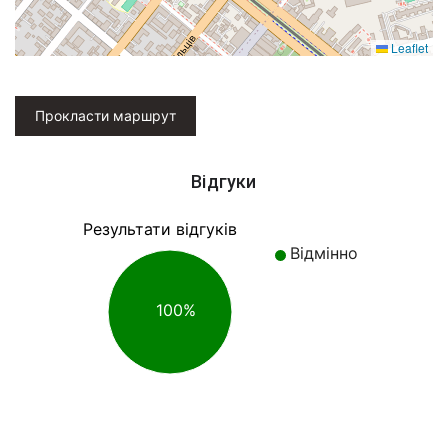
Leaflet
Прокласти маршрут
Відгуки
Результати відгуків
Відмінно
100%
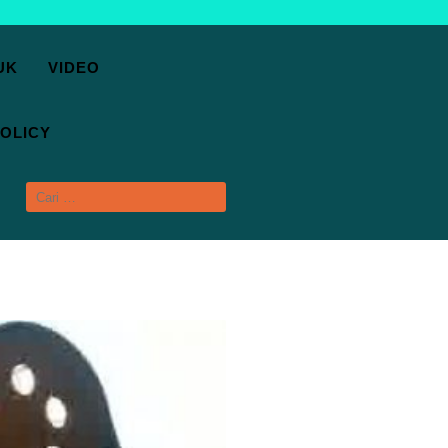
UK
VIDEO
OLICY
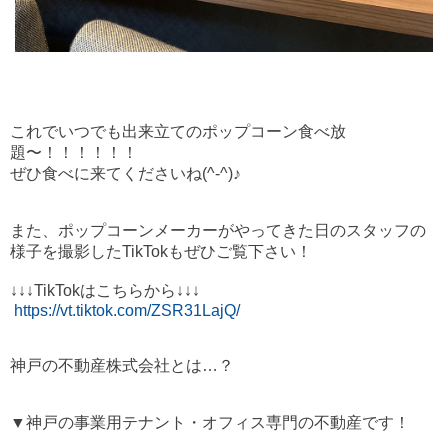
これでいつでも出来立てのポップコーン食べ放
題〜！！！！！！
ぜひ食べに来てくださいね(^-^)♪
また、ポップコーンメーカーがやってきた日のスタッフの
様子を撮影したTikTokもぜひご覧下さい！
↓↓↓TikTokはこちらから↓↓↓
https://vt.tiktok.com/ZSR31LajQ/
神戸の不動産株式会社とは…？
▼神戸の事業用テナント・オフィス専門の不動産です！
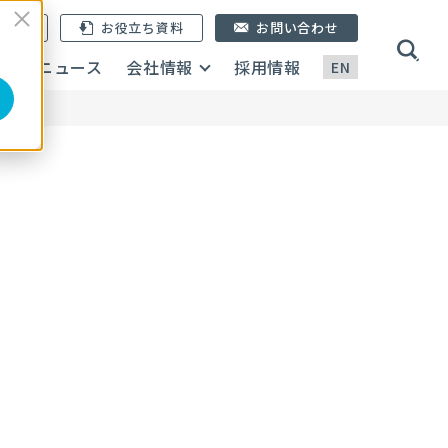
ン登録
お役立ち資料
お問い合わせ
画
ニュース
会社情報
採用情報
EN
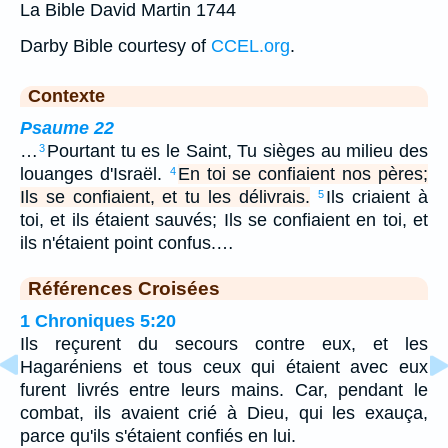
La Bible David Martin 1744
Darby Bible courtesy of
CCEL.org
.
Contexte
Psaume 22
…
Pourtant tu es le Saint, Tu sièges au milieu des
3
louanges d'Israël.
En toi se confiaient nos pères;
4
Ils se confiaient, et tu les délivrais.
Ils criaient à
5
toi, et ils étaient sauvés; Ils se confiaient en toi, et
ils n'étaient point confus.…
Références Croisées
1 Chroniques 5:20
Ils reçurent du secours contre eux, et les
Hagaréniens et tous ceux qui étaient avec eux
furent livrés entre leurs mains. Car, pendant le
combat, ils avaient crié à Dieu, qui les exauça,
parce qu'ils s'étaient confiés en lui.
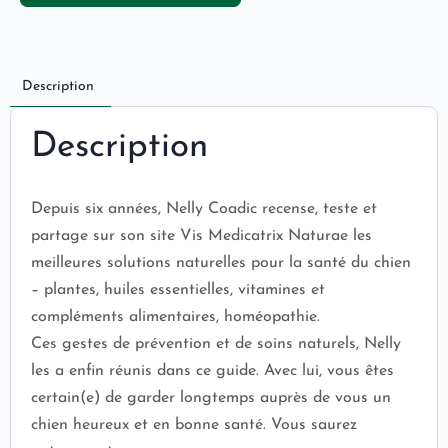
Description
Description
Depuis six années, Nelly Coadic recense, teste et
partage sur son site Vis Medicatrix Naturae les
meilleures solutions naturelles pour la santé du chien
– plantes, huiles essentielles, vitamines et
compléments alimentaires, homéopathie.
Ces gestes de prévention et de soins naturels, Nelly
les a enfin réunis dans ce guide. Avec lui, vous êtes
certain(e) de garder longtemps auprès de vous un
chien heureux et en bonne santé. Vous saurez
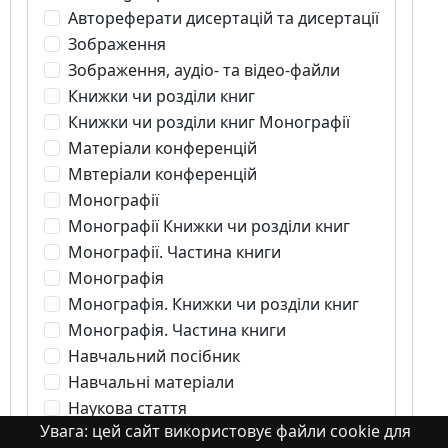
Автореферати дисертацій та дисертації
Зображення
Зображення, аудіо- та відео-файли
Книжки чи розділи книг
Книжки чи розділи книг Монографії
Матеріали конференцій
Мвтеріали конференцій
Монографії
Монографії Книжки чи розділи книг
Монографії. Частина книги
Монографія
Монографія. Книжки чи розділи книг
Монографія. Частина книги
Навчальний посібник
Навчальні матеріали
Наукова стаття
Увага: цей сайт використовує файли cookie для
Наукові статті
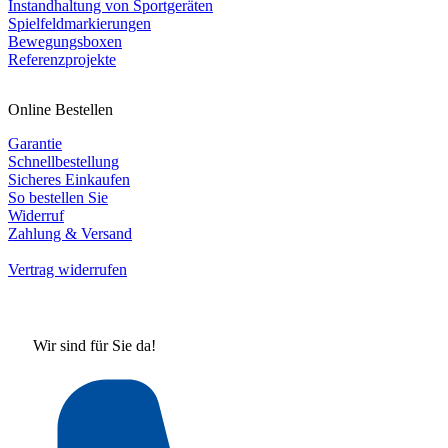
Instandhaltung von Sportgeräten
Spielfeldmarkierungen
Bewegungsboxen
Referenzprojekte
Online Bestellen
Garantie
Schnellbestellung
Sicheres Einkaufen
So bestellen Sie
Widerruf
Zahlung & Versand
Vertrag widerrufen
Wir sind für Sie da!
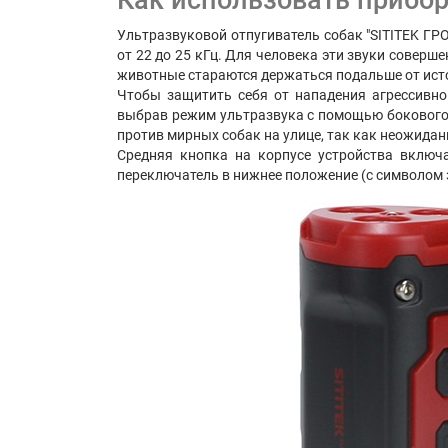
Как использовать прибор
Ультразвуковой отпугиватель собак "SITITEK Г
от 22 до 25 кГц. Для человека эти звуки соверш
животные стараются держаться подальше от исто
Чтобы защитить себя от нападения агрессивно
выбрав режим ультразвука с помощью бокового п
против мирных собак на улице, так как неожидан
Средняя кнопка на корпусе устройства включ
переключатель в нижнее положение (с символом 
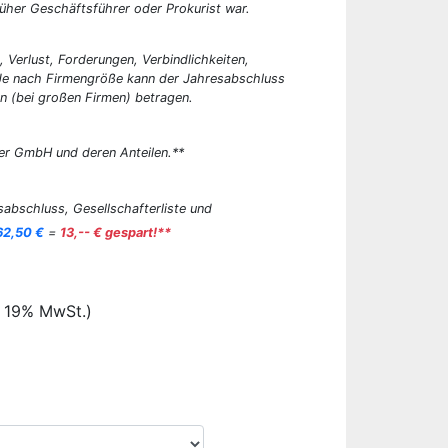
üher Geschäftsführer oder Prokurist war.
, Verlust, Forderungen, Verbindlichkeiten,
 Je nach Firmengröße kann der Jahresabschluss
n (bei großen Firmen) betragen.
er GmbH und deren Anteilen.**
abschluss, Gesellschafterliste und
62,50 €
=
13,-- € gespart!**
. 19% MwSt.)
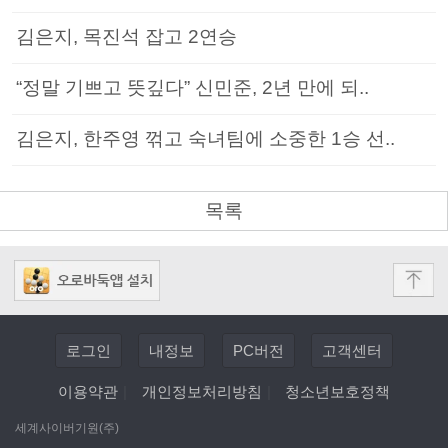
김은지, 목진석 잡고 2연승
“정말 기쁘고 뜻깊다” 신민준, 2년 만에 되..
김은지, 한주영 꺾고 숙녀팀에 소중한 1승 선..
목록
로그인
내정보
PC버전
고객센터
이용약관
|
개인정보처리방침
|
청소년보호정책
세계사이버기원(주)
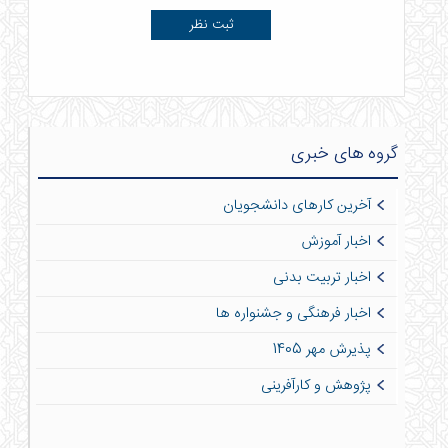
گروه های خبری
آخرین کارهای دانشجویان
اخبار آموزش
اخبار تربیت بدنی
اخبار فرهنگی و جشنواره ها
پذیرش مهر 1405
پژوهش و کارآفرینی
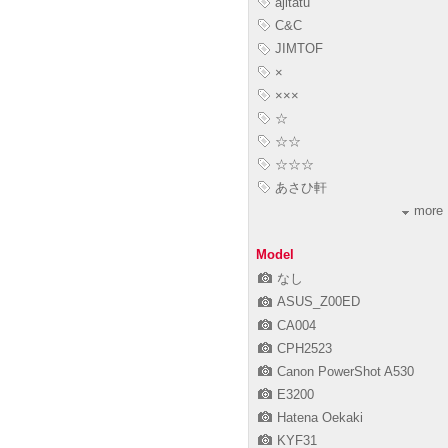
ajitatu
C&C
JIMTOF
×
×××
☆
☆☆
☆☆☆
あさひ軒
more
Model
なし
ASUS_Z00ED
CA004
CPH2523
Canon PowerShot A530
E3200
Hatena Oekaki
KYF31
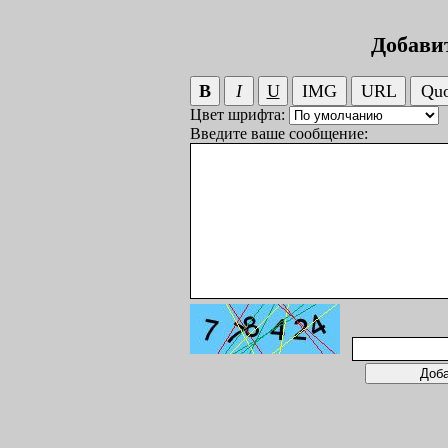
Добави
Цвет шрифта:
Введите ваше сообщение:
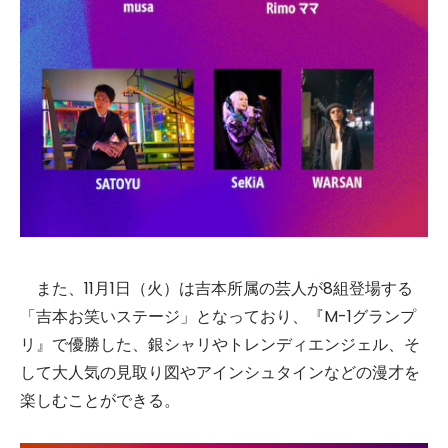
また、11月1日（火）は吉本所属の芸人が8組登場する
「吉本お笑いステージ」となっており、『M-1グランプ
リ』で優勝した、銀シャリやトレンディエンジェル、そ
して大人気の見取り図やアインシュタインなどの漫才を
楽しむことができる。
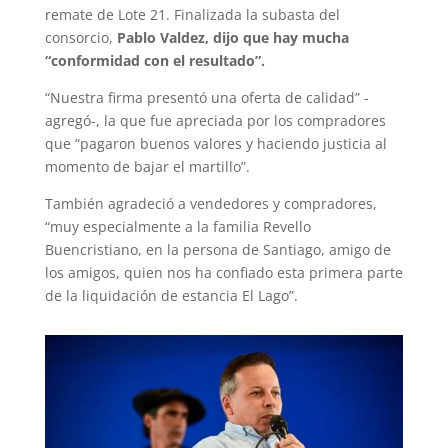
remate de Lote 21. Finalizada la subasta del
consorcio,
Pablo Valdez, dijo que hay mucha
“conformidad con el resultado”.
“Nuestra firma presentó una oferta de calidad” -
agregó-, la que fue apreciada por los compradores
que “pagaron buenos valores y haciendo justicia al
momento de bajar el martillo”.
También agradeció a vendedores y compradores,
“muy especialmente a la familia Revello
Buencristiano, en la persona de Santiago, amigo de
los amigos, quien nos ha confiado esta primera parte
de la liquidación de estancia El Lago”.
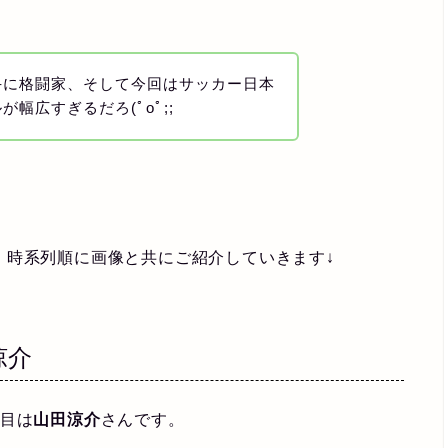
手に格闘家、そして今回はサッカー日本
幅広すぎるだろ(ﾟoﾟ;;
、時系列順に画像と共にご紹介していきます↓
涼介
人目は
山田涼介
さんです。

▬▬▬▬▬▬

Could you copy out the listing above word for word, every line from start to finish, leaving out the pictures?

ANSWER TO THE EXERCISE.
Leaflet
Прокласти маршрут
Відгуки
Результати відгуків
Відмінно
100%
UK
VIDEO
OLICY
これでいつでも出来立てのポップコーン食べ放
題〜！！！！！！
ぜひ食べに来てくださいね(^-^)♪
また、ポップコーンメーカーがやってきた日のスタッフの
様子を撮影したTikTokもぜひご覧下さい！
↓↓↓TikTokはこちらから↓↓↓
https://vt.tiktok.com/ZSR31LajQ/
神戸の不動産株式会社とは…？
▼神戸の事業用テナント・オフィス専門の不動産です！
ン登録
お役立ち資料
お問い合わせ
画
ニュース
会社情報
採用情報
EN
La Bible David Martin 1744
Darby Bible courtesy of
CCEL.org
.
Contexte
Psaume 22
…
Pourtant tu es le Saint, Tu sièges au milieu des
3
louanges d'Israël.
En toi se confiaient nos pères;
4
Ils se confiaient, et tu les délivrais.
Ils criaient à
5
toi, et ils étaient sauvés; Ils se confiaient en toi, et
ils n'étaient point confus.…
Références Croisées
1 Chroniques 5:20
Ils reçurent du secours contre eux, et les
Hagaréniens et tous ceux qui étaient avec eux
furent livrés entre leurs mains. Car, pendant le
combat, ils avaient crié à Dieu, qui les exauça,
parce qu'ils s'étaient confiés en lui.
Description
Description
Depuis six années, Nelly Coadic recense, teste et
partage sur son site Vis Medicatrix Naturae les
meilleures solutions naturelles pour la santé du chien
– plantes, huiles essentielles, vitamines et
compléments alimentaires, homéopathie.
Ces gestes de prévention et de soins naturels, Nelly
les a enfin réunis dans ce guide. Avec lui, vous êtes
certain(e) de garder longtemps auprès de vous un
chien heureux et en bonne santé. Vous saurez
Автореферати дисертацій та дисертації
Зображення
Зображення, аудіо- та відео-файли
Книжки чи розділи книг
Книжки чи розділи книг Монографії
Матеріали конференцій
Мвтеріали конференцій
Монографії
Монографії Книжки чи розділи книг
Монографії. Частина книги
Монографія
Монографія. Книжки чи розділи книг
Монографія. Частина книги
Навчальний посібник
Навчальні матеріали
Наукова стаття
Увага: цей сайт використовує файли cookie для
Наукові статті
Instandhaltung von Sportgeräten
Spielfeldmarkierungen
Bewegungsboxen
Referenzprojekte
Online Bestellen
Garantie
Schnellbestellung
Sicheres Einkaufen
So bestellen Sie
Widerruf
Zahlung & Versand
Vertrag widerrufen
Wir sind für Sie da!
Как использовать прибор
Ультразвуковой отпугиватель собак "SITITEK Г
от 22 до 25 кГц. Для человека эти звуки соверш
животные стараются держаться подальше от исто
Чтобы защитить себя от нападения агрессивно
выбрав режим ультразвука с помощью бокового п
против мирных собак на улице, так как неожидан
Средняя кнопка на корпусе устройства включ
переключатель в нижнее положение (с символом 
üher Geschäftsführer oder Prokurist war.
, Verlust, Forderungen, Verbindlichkeiten,
 Je nach Firmengröße kann der Jahresabschluss
n (bei großen Firmen) betragen.
er GmbH und deren Anteilen.**
abschluss, Gesellschafterliste und
62,50 €
=
13,-- € gespart!**
. 19% MwSt.)
김은지, 목진석 잡고 2연승
“정말 기쁘고 뜻깊다” 신민준, 2년 만에 되..
김은지, 한주영 꺾고 숙녀팀에 소중한 1승 선..
목록
로그인
내정보
PC버전
고객센터
이용약관
|
개인정보처리방침
|
청소년보호정책
세계사이버기원(주)
گروه های خبری
آخرین کارهای دانشجویان
اخبار آموزش
اخبار تربیت بدنی
اخبار فرهنگی و جشنواره ها
پذیرش مهر 1405
پژوهش و کارآفرینی
ajitatu
C&C
JIMTOF
×
×××
☆
☆☆
☆☆☆
あさひ軒
more
Model
なし
ASUS_Z00ED
CA004
CPH2523
Canon PowerShot A530
E3200
Hatena Oekaki
KYF31
Добави
Цвет шрифта:
Введите ваше сообщение:
また、11月1日（火）は吉本所属の芸人が8組登場する
「吉本お笑いステージ」となっており、『M-1グランプ
リ』で優勝した、銀シャリやトレンディエンジェル、そ
して大人気の見取り図やアインシュタインなどの漫才を
楽しむことができる。
remate de Lote 21. Finalizada la subasta del
consorcio,
Pablo Valdez, dijo que hay mucha
“conformidad con el resultado”.
“Nuestra firma presentó una oferta de calidad” -
agregó-, la que fue apreciada por los compradores
que “pagaron buenos valores y haciendo justicia al
momento de bajar el martillo”.
También agradeció a vendedores y compradores,
“muy especialmente a la familia Revello
Buencristiano, en la persona de Santiago, amigo de
los amigos, quien nos ha confiado esta primera parte
de la liquidación de estancia El Lago”.
手に格闘家、そして今回はサッカー日本
幅広すぎるだろ(ﾟoﾟ;;
、時系列順に画像と共にご紹介していきます↓
涼介
人目は
山田涼介
さんです。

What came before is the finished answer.